* Work order *
Copy the entries exactly. Leave out any pictures.

---- Task inputs

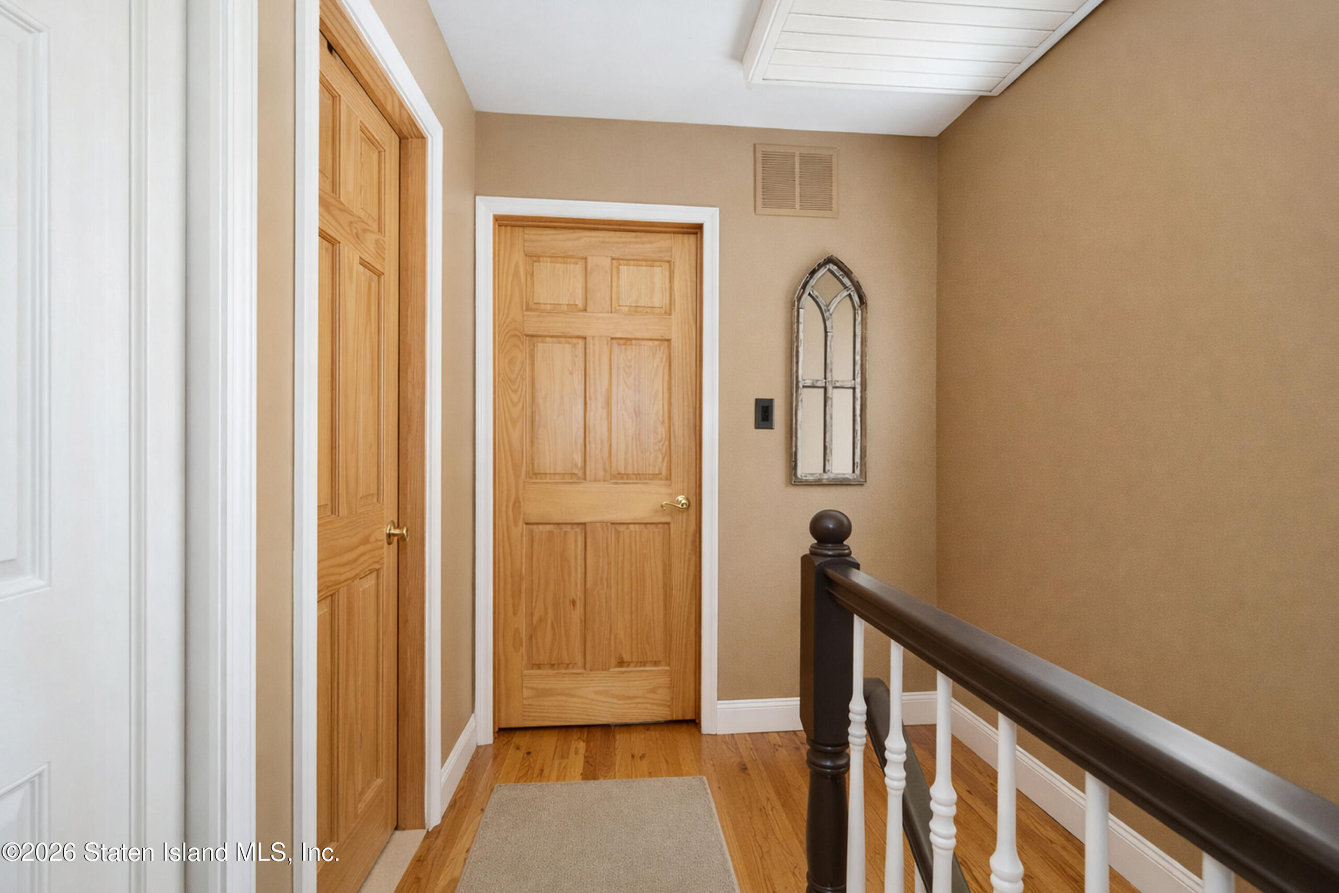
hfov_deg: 100.4
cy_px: 446
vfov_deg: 77.3
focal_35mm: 15
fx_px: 558
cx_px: 670
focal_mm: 10
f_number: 8
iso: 1600
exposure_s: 1/60
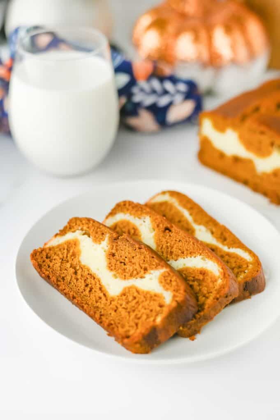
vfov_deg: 39.6
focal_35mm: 50
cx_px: 140
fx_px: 584
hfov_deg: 26.9
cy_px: 210
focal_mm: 50
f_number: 3.2
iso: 125
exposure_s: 1/200
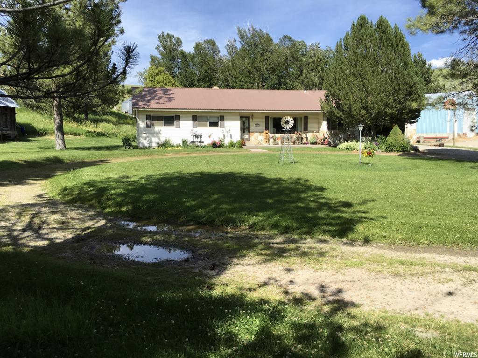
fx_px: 400
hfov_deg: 61.7
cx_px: 239
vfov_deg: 48.2
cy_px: 179
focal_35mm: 29
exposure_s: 1/1131
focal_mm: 4.15
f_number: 2.2
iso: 25
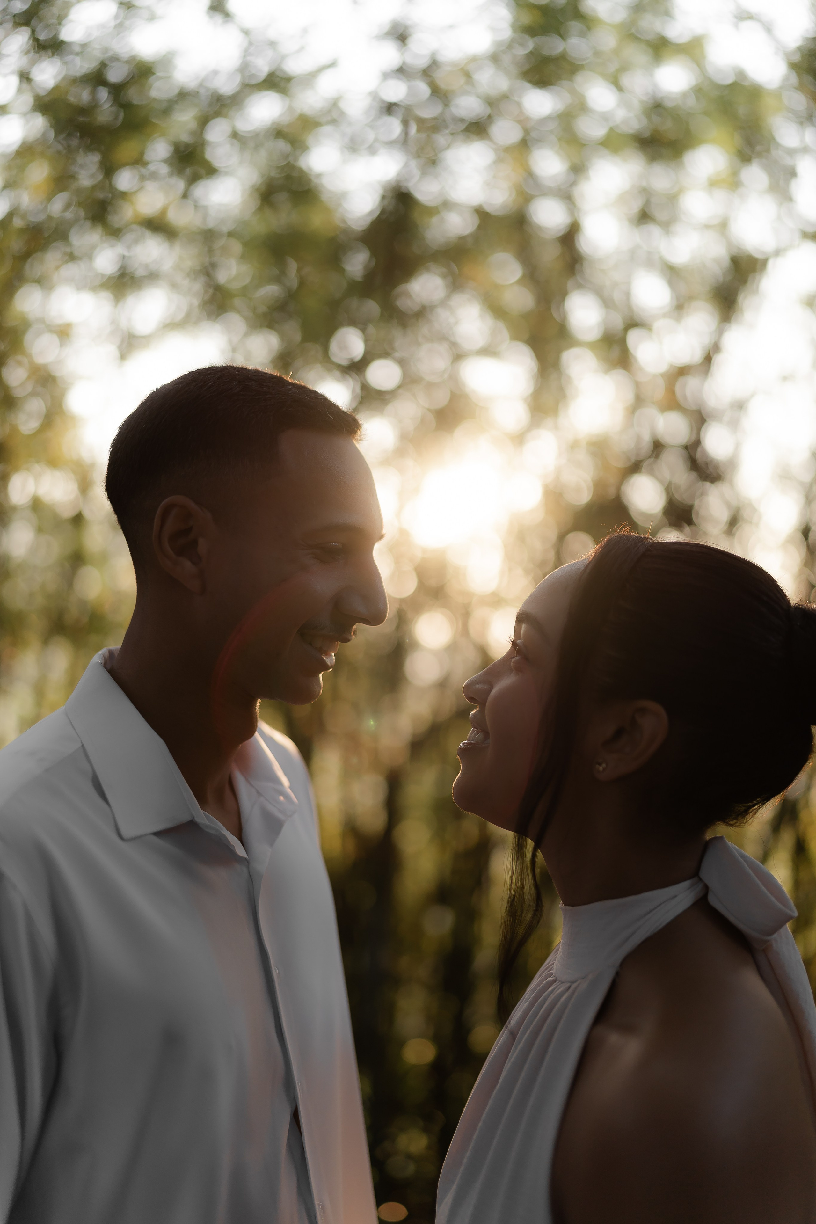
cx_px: 408
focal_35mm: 35
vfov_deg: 54.4
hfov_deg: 37.9
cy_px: 612
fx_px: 1190
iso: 100
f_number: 1.2
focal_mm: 35
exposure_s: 1/400
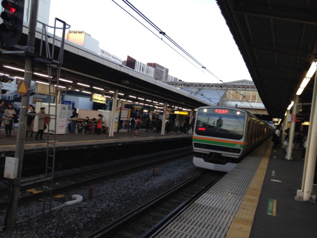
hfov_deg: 55.4
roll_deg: -4.0
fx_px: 302
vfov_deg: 42.9
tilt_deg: +0.2
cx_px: 158
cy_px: 119
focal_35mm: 33
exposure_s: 1/120
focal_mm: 4.12
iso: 64
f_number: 2.4
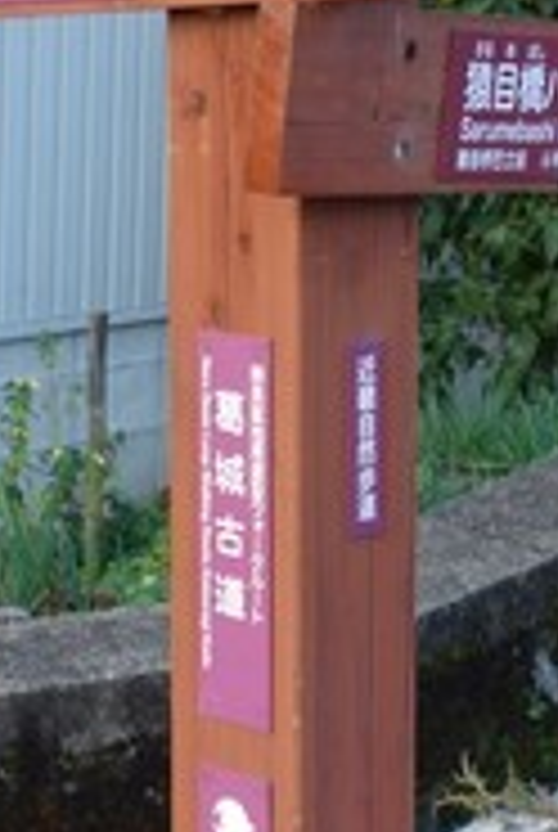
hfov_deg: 11.6
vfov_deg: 17.1
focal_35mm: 119
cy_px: 306
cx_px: 320
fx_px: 2756
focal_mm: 18.23
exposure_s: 1/80
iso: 125
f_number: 3.2
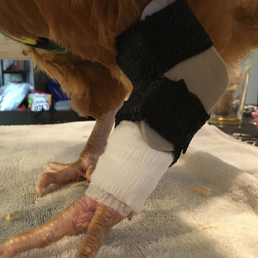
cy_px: 129
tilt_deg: -8.0
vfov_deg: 47.2
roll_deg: -0.9
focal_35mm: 35
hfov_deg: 47.2
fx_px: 295
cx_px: 129
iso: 250
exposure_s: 1/15
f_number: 2.2
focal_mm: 4.15
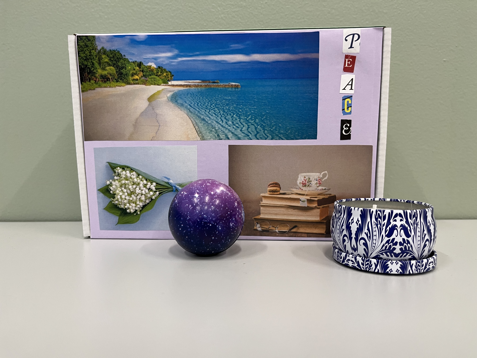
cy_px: 179
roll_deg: +0.1
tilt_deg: -3.7
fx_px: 358
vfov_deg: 53.1
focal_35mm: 26
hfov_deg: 67.3
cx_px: 238
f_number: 1.6
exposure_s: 1/60
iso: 100
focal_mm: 5.1
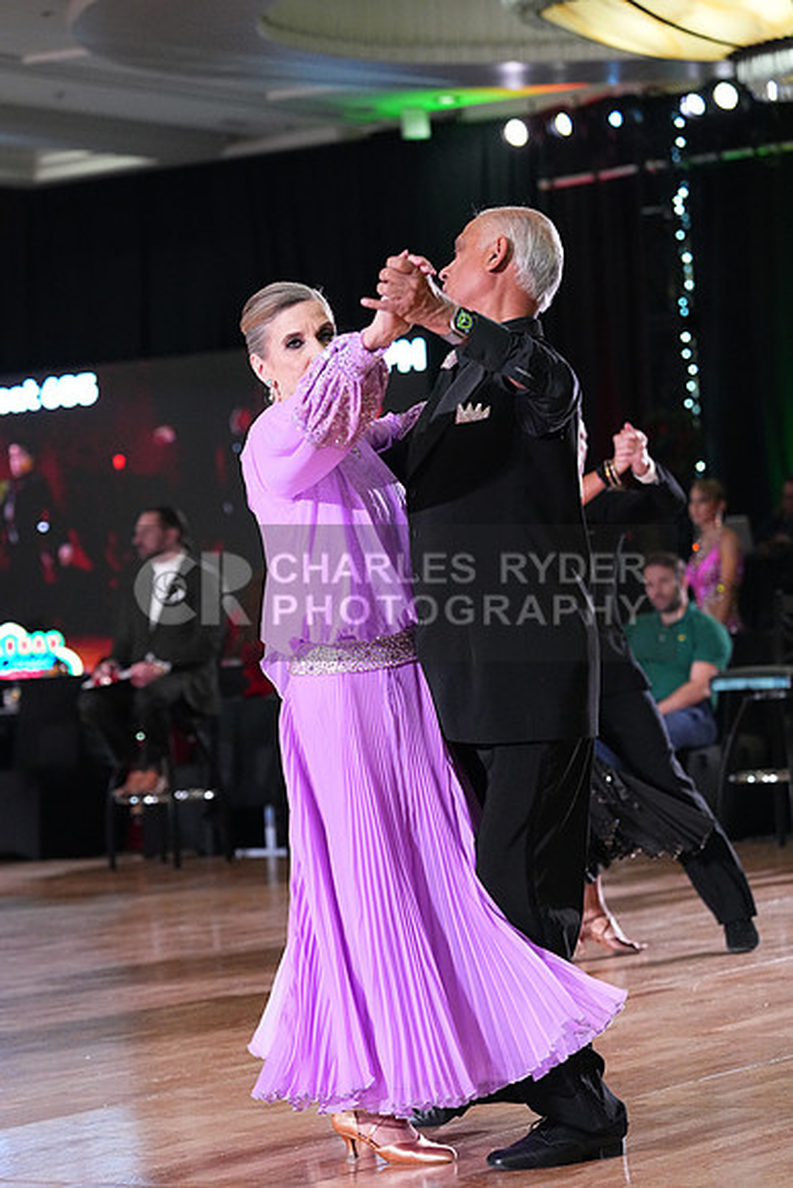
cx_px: 396
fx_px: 3632
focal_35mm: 110
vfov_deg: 18.6
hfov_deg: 12.5
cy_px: 594
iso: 6400
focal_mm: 110
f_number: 4.5
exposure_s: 1/400
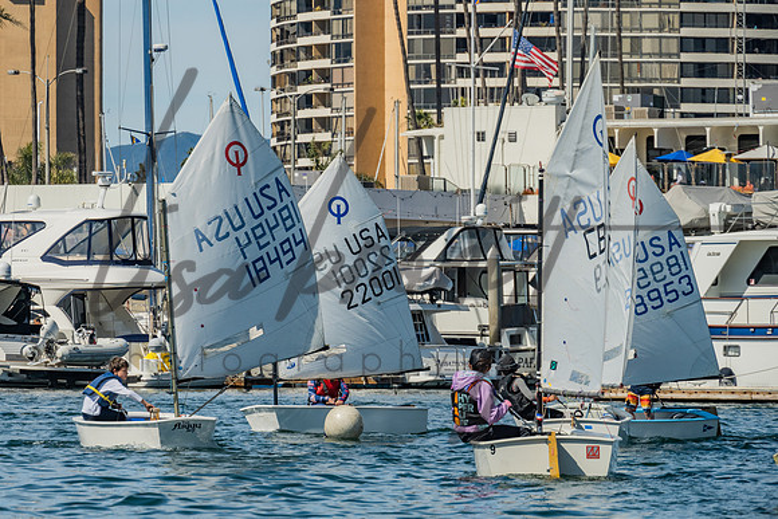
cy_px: 289
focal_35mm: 256
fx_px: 5529
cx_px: 281
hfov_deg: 8.0
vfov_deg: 5.4
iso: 250
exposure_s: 1/500
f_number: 10
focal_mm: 200
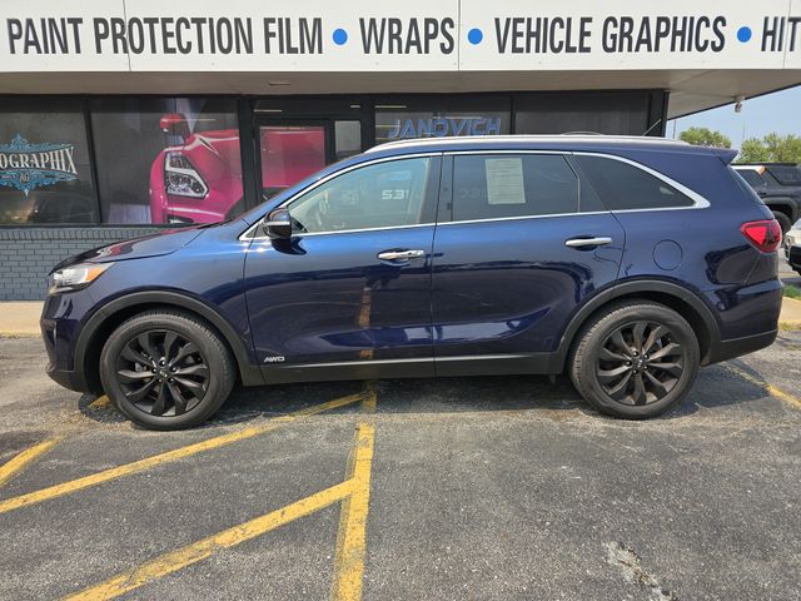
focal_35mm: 23
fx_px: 532
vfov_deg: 58.9
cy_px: 300
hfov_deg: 73.9
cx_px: 400
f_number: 1.7
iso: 10
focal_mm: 6.3
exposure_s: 1/542
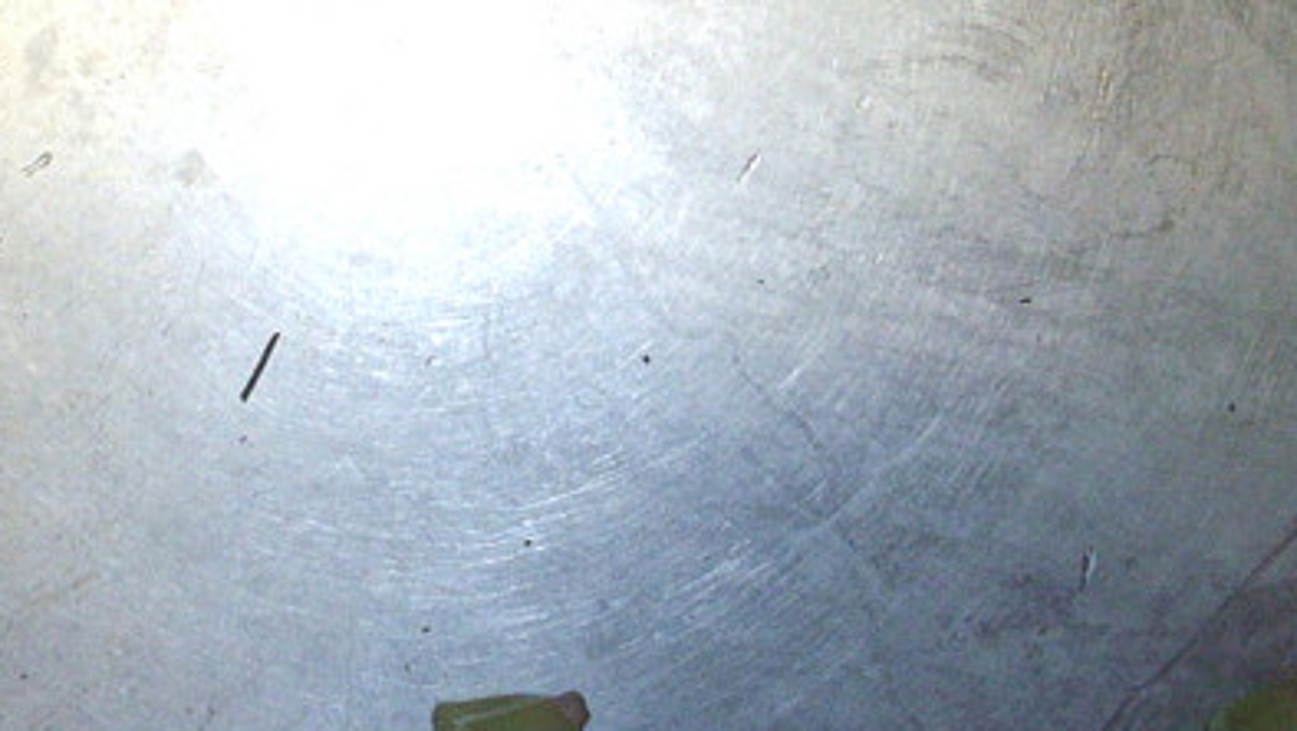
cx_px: 490
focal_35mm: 87
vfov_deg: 13.7
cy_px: -56
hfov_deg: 24.4
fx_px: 2993
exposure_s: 1/50
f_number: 2.8
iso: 176
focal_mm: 6.2
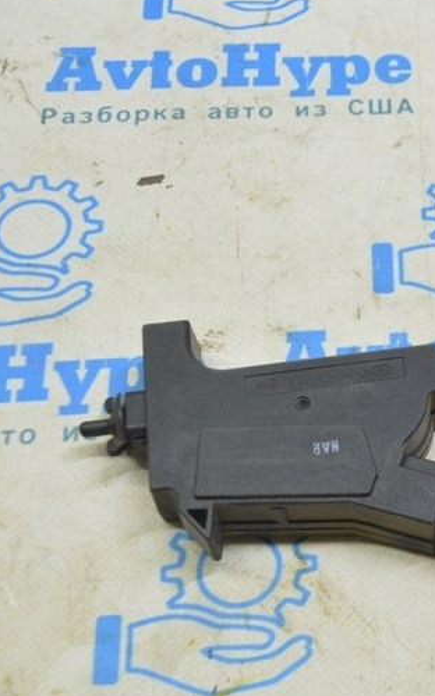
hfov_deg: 16.8
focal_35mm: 72
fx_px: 1366
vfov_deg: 28.5
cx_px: 598
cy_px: 387
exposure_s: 1/20
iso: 400
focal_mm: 23
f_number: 5.6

--------

* Written solution *
hfov_deg: 100.4
cy_px: 446
vfov_deg: 77.3
focal_35mm: 15
fx_px: 558
cx_px: 670
focal_mm: 10
f_number: 8
iso: 1600
exposure_s: 1/60
vfov_deg: 39.6
focal_35mm: 50
cx_px: 140
fx_px: 584
hfov_deg: 26.9
cy_px: 210
focal_mm: 50
f_number: 3.2
iso: 125
exposure_s: 1/200
fx_px: 400
hfov_deg: 61.7
cx_px: 239
vfov_deg: 48.2
cy_px: 179
focal_35mm: 29
exposure_s: 1/1131
focal_mm: 4.15
f_number: 2.2
iso: 25
cx_px: 408
focal_35mm: 35
vfov_deg: 54.4
hfov_deg: 37.9
cy_px: 612
fx_px: 1190
iso: 100
f_number: 1.2
focal_mm: 35
exposure_s: 1/400
hfov_deg: 55.4
roll_deg: -4.0
fx_px: 302
vfov_deg: 42.9
tilt_deg: +0.2
cx_px: 158
cy_px: 119
focal_35mm: 33
exposure_s: 1/120
focal_mm: 4.12
iso: 64
f_number: 2.4
hfov_deg: 11.6
vfov_deg: 17.1
focal_35mm: 119
cy_px: 306
cx_px: 320
fx_px: 2756
focal_mm: 18.23
exposure_s: 1/80
iso: 125
f_number: 3.2
cy_px: 129
tilt_deg: -8.0
vfov_deg: 47.2
roll_deg: -0.9
focal_35mm: 35
hfov_deg: 47.2
fx_px: 295
cx_px: 129
iso: 250
exposure_s: 1/15
f_number: 2.2
focal_mm: 4.15
cy_px: 179
roll_deg: +0.1
tilt_deg: -3.7
fx_px: 358
vfov_deg: 53.1
focal_35mm: 26
hfov_deg: 67.3
cx_px: 238
f_number: 1.6
exposure_s: 1/60
iso: 100
focal_mm: 5.1
cx_px: 396
fx_px: 3632
focal_35mm: 110
vfov_deg: 18.6
hfov_deg: 12.5
cy_px: 594
iso: 6400
focal_mm: 110
f_number: 4.5
exposure_s: 1/400
cy_px: 289
focal_35mm: 256
fx_px: 5529
cx_px: 281
hfov_deg: 8.0
vfov_deg: 5.4
iso: 250
exposure_s: 1/500
f_number: 10
focal_mm: 200
focal_35mm: 23
fx_px: 532
vfov_deg: 58.9
cy_px: 300
hfov_deg: 73.9
cx_px: 400
f_number: 1.7
iso: 10
focal_mm: 6.3
exposure_s: 1/542
cx_px: 490
focal_35mm: 87
vfov_deg: 13.7
cy_px: -56
hfov_deg: 24.4
fx_px: 2993
exposure_s: 1/50
f_number: 2.8
iso: 176
focal_mm: 6.2
hfov_deg: 16.8
focal_35mm: 72
fx_px: 1366
vfov_deg: 28.5
cx_px: 598
cy_px: 387
exposure_s: 1/20
iso: 400
focal_mm: 23
f_number: 5.6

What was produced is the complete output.